Material shown:
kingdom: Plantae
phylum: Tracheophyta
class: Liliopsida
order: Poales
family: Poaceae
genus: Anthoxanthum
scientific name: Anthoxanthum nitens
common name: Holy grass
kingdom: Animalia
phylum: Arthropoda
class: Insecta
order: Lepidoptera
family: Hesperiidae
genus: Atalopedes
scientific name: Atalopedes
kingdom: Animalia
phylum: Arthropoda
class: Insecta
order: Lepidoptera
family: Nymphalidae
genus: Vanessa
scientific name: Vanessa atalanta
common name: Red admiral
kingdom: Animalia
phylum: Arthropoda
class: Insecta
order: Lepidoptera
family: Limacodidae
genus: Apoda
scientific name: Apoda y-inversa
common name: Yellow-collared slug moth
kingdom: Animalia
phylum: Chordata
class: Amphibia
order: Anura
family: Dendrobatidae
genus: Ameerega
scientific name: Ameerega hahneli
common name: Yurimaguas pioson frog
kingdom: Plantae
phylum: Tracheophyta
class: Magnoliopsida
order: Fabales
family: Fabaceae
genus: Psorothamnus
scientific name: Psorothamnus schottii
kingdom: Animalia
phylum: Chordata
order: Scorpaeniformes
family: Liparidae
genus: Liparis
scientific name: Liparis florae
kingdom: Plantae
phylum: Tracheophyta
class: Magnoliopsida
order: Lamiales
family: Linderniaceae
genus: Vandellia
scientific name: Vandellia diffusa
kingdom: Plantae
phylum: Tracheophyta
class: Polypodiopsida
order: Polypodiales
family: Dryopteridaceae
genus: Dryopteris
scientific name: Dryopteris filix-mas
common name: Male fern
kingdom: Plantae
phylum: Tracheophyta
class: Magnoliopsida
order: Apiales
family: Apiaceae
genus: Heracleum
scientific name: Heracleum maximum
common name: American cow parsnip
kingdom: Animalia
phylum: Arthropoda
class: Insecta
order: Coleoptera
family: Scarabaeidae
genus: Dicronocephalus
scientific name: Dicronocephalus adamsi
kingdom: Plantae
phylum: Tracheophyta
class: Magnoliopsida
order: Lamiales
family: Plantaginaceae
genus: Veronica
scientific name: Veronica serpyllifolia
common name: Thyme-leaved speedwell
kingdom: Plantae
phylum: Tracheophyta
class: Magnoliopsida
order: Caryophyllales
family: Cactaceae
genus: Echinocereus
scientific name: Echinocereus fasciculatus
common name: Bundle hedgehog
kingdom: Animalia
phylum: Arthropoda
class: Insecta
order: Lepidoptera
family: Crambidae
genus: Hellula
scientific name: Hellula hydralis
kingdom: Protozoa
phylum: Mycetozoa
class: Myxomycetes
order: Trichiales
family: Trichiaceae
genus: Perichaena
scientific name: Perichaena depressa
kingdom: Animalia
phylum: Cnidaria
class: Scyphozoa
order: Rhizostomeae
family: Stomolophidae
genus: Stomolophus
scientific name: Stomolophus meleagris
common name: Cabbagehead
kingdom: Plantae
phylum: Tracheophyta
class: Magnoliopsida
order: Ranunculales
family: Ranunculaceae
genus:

Stated problem:
Pull out every line from the entries above and reproduce each one word for word, keeping the original order.

Answer for the task:
kingdom: Plantae
phylum: Tracheophyta
class: Liliopsida
order: Poales
family: Poaceae
genus: Anthoxanthum
scientific name: Anthoxanthum nitens
common name: Holy grass
kingdom: Animalia
phylum: Arthropoda
class: Insecta
order: Lepidoptera
family: Hesperiidae
genus: Atalopedes
scientific name: Atalopedes
kingdom: Animalia
phylum: Arthropoda
class: Insecta
order: Lepidoptera
family: Nymphalidae
genus: Vanessa
scientific name: Vanessa atalanta
common name: Red admiral
kingdom: Animalia
phylum: Arthropoda
class: Insecta
order: Lepidoptera
family: Limacodidae
genus: Apoda
scientific name: Apoda y-inversa
common name: Yellow-collared slug moth
kingdom: Animalia
phylum: Chordata
class: Amphibia
order: Anura
family: Dendrobatidae
genus: Ameerega
scientific name: Ameerega hahneli
common name: Yurimaguas pioson frog
kingdom: Plantae
phylum: Tracheophyta
class: Magnoliopsida
order: Fabales
family: Fabaceae
genus: Psorothamnus
scientific name: Psorothamnus schottii
kingdom: Animalia
phylum: Chordata
order: Scorpaeniformes
family: Liparidae
genus: Liparis
scientific name: Liparis florae
kingdom: Plantae
phylum: Tracheophyta
class: Magnoliopsida
order: Lamiales
family: Linderniaceae
genus: Vandellia
scientific name: Vandellia diffusa
kingdom: Plantae
phylum: Tracheophyta
class: Polypodiopsida
order: Polypodiales
family: Dryopteridaceae
genus: Dryopteris
scientific name: Dryopteris filix-mas
common name: Male fern
kingdom: Plantae
phylum: Tracheophyta
class: Magnoliopsida
order: Apiales
family: Apiaceae
genus: Heracleum
scientific name: Heracleum maximum
common name: American cow parsnip
kingdom: Animalia
phylum: Arthropoda
class: Insecta
order: Coleoptera
family: Scarabaeidae
genus: Dicronocephalus
scientific name: Dicronocephalus adamsi
kingdom: Plantae
phylum: Tracheophyta
class: Magnoliopsida
order: Lamiales
family: Plantaginaceae
genus: Veronica
scientific name: Veronica serpyllifolia
common name: Thyme-leaved speedwell
kingdom: Plantae
phylum: Tracheophyta
class: Magnoliopsida
order: Caryophyllales
family: Cactaceae
genus: Echinocereus
scientific name: Echinocereus fasciculatus
common name: Bundle hedgehog
kingdom: Animalia
phylum: Arthropoda
class: Insecta
order: Lepidoptera
family: Crambidae
genus: Hellula
scientific name: Hellula hydralis
kingdom: Protozoa
phylum: Mycetozoa
class: Myxomycetes
order: Trichiales
family: Trichiaceae
genus: Perichaena
scientific name: Perichaena depressa
kingdom: Animalia
phylum: Cnidaria
class: Scyphozoa
order: Rhizostomeae
family: Stomolophidae
genus: Stomolophus
scientific name: Stomolophus meleagris
common name: Cabbagehead
kingdom: Plantae
phylum: Tracheophyta
class: Magnoliopsida
order: Ranunculales
family: Ranunculaceae
genus:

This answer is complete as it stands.